Paris was cloudy and rainy and colder even perhaps compared to Odense.  But it was busy none the less, particularly many pedestrians despite the cold, which is one feature I admire in big cities.
I learned how my life style in US is unhealthy and against the rhythm of my body.  I need to feel the air on my skin, cold or hot, and I need to walk.  In my life in California, I need to carve out time for such walks while both in Odense and Paris I had to walk, a lot, and it all felt good and natural even more so on my pregnant body.
I got the opportunity to spend the last evening with friends and relax.  It was such a great pleasure.
My last transit via Frankfurt was uneventful.  Even though the security guy on US flights seems not to have changed, I was familiar with his borderline rude gestures and interrogations.
The business lounge and priority boarding lines can be quite interesting sometimes, as if when some people gain status they lose common sense of society and rights.  For example there was a lady ready to board the plane and was insisting that she was the beginning off the line.  But she was not even standing behind the gate but rather further away.  Plus her seat is predetermined, there wont be any loss or gain whether or not she is the first on board or the 10th.  That was enough for me to pray that she was not my companion in the eleven hour ride.  Thankfully, she was not.  And even better, my companion ended up being a young and polite gentleman who was also a product manager with technical background. We got to chat about work and societies and politics and movies and foods. It was easy to chat with him.  His companionship made the trip feel shorter and more pleasant. Plus I could sleep a few hours in the flight which was what my body  needed desperately.
I got to watch Hemingway and Gellhorn (TV 2012) which was a nice coincidence to the leisure book I am reading, The Paris Wife.  It was enough to know Nicole Kidman and Clive Owen were staring in it and that it was about Ernest Hemingway, my new passion.  I really enjoyed watching it.  I got to know how writing was a challenge even for greatest writers like Hemingway in the book I was reading.  Then, in this movie also, Martha Gellhorn said once "there is a lot happening [in the war] but when I sit down to write, nothing."  I liked it, although not even a emote comparison but I had felt the same thing exactly many times.  The other coincidental matter about the movie was the depiction of the Franco era in Spain.  Funnily, I got to hear about this part of Spanish history through Dr G.G. in Denmark over the 2nd day lunch.  Made me wonder at the world connectivity even at such trivial level.  Or is such matters like hearing the story of a fascist via person born and raised in a communist country and then watching it in an american movie really that trivial?

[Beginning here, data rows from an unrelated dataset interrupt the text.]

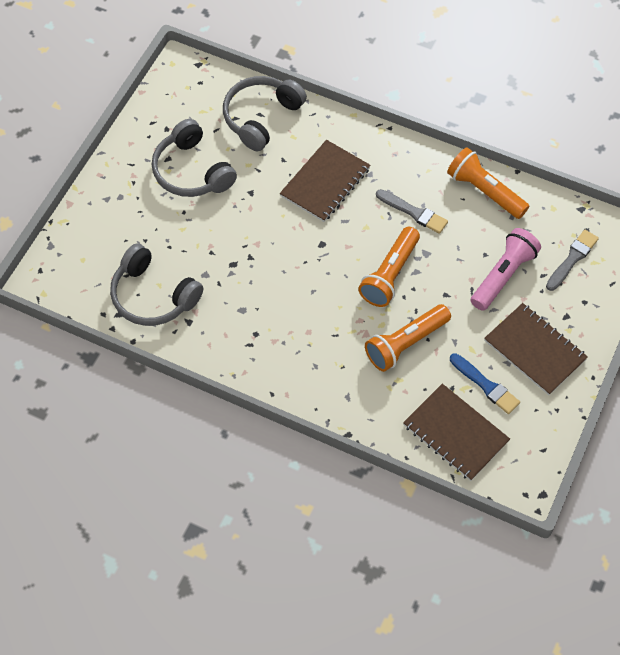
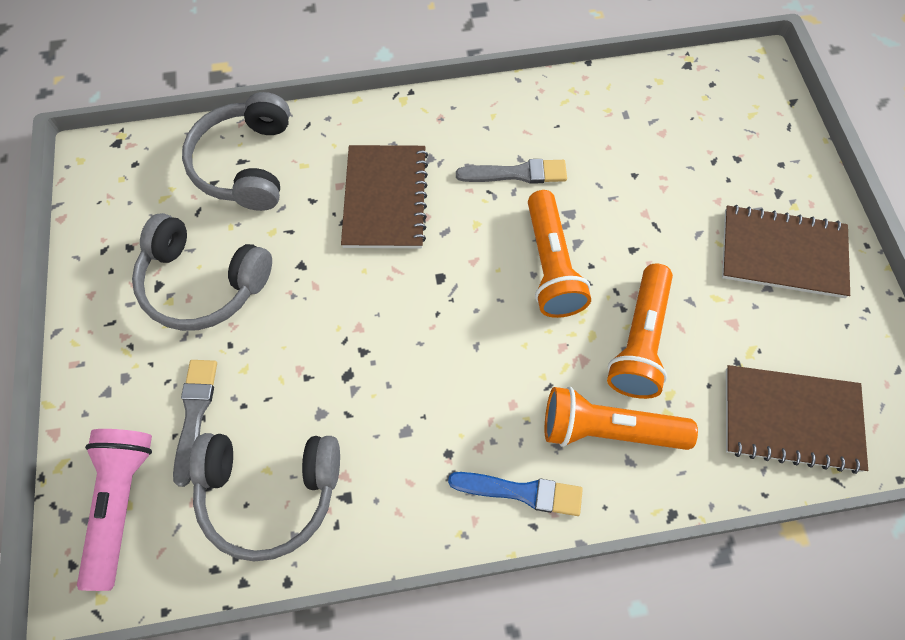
camera: 35 degrees left, 5 degrees up
(484, 191) = (573, 103): orange flashlight -> orange flashlight (608, 429)
(486, 385) = (770, 333): blue brush -> blue brush (521, 492)
(503, 275) = (675, 187): pink flashlight -> pink flashlight (121, 504)
(572, 259) = (727, 124): grey brush -> grey brush (195, 414)

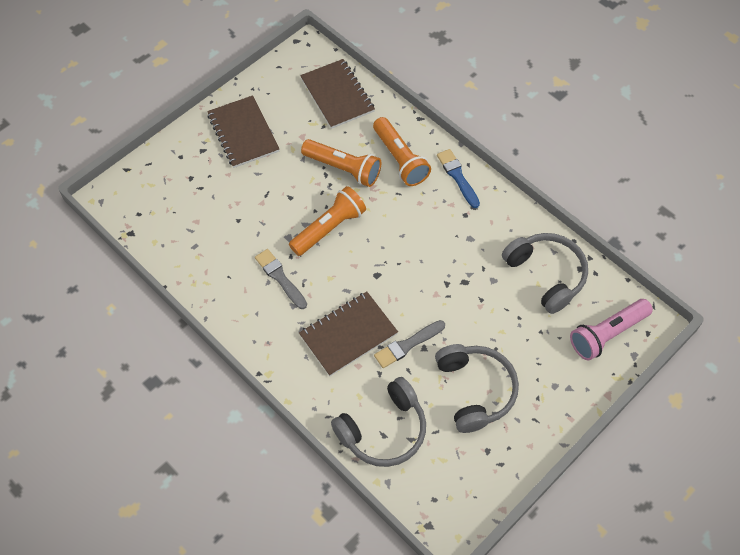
camera: 125 degrees left, 5 degrees down
(195, 414) = (542, 336): grey brush -> grey brush (407, 345)
(639, 341) = (343, 169): orange flashlight -> orange flashlight turned 45 degrees clockwise

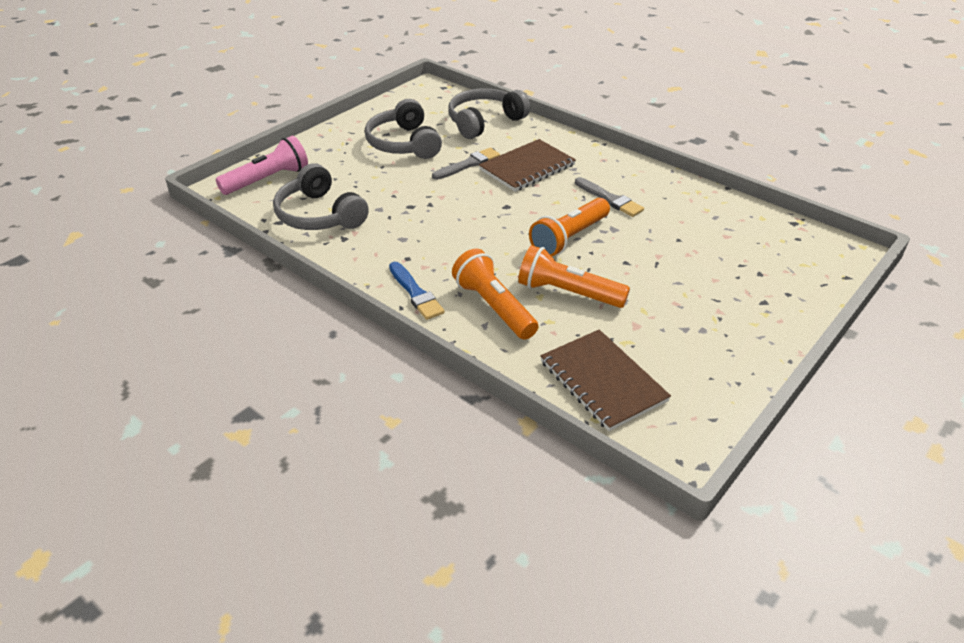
camera: 175 degrees right, 20 degrees down
(243, 133) = (720, 324): brown notebook -> none

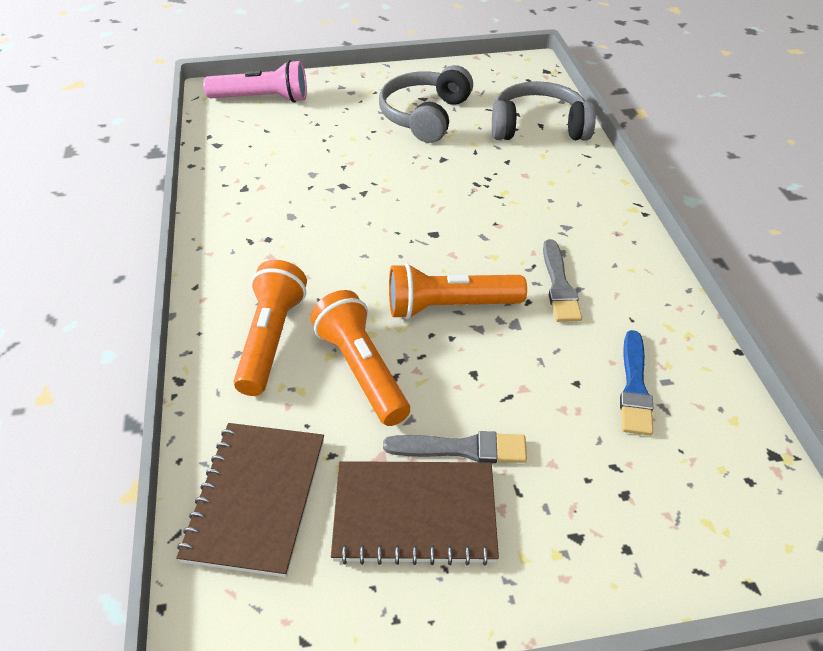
camera: 40 degrees right, 5 degrees up
(319, 215) = (255, 154): grey headphones -> none
(416, 293) = (225, 280): blue brush -> blue brush (634, 387)
(468, 164) = (458, 167): grey brush -> grey brush (462, 449)
(527, 167) = (515, 200): brown notebook -> brown notebook (414, 513)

Wars.  And all the boys and girls who watched their mothers die in front of their eyes living their tiny little hands stained with their innocent bloods. "little by little I am getting really angry" as Gellhorn sited from a young boy in the war.
It should have been really tough and dark living in 1920-1945 era in the world with all the enmities and famines.
Now the reality of this time is the enmity against particular religions.  Such a pity!
On the subject of love Gellhorn said "the greatest enemy of love is boredom" and not jealousy.  Made me wonder.  Hemingway had written to Gellhorn "love is infinitely more durable than hate"; why is that?  To me, hate is not the opposite to love, hate is an excess anger, and hence can be coexisting with love.  But the opposite of love?  I think it is disappointment.
I took the 280 route back home which was indeed a pleasure.  Particularly since it was sunny in California after a week of rain, mist, and clouds in Odense and Paris.  The good music I was listening to made everything even more likable.
Now out to a carved out time to walk in the fade sub of this Sunday afternoon.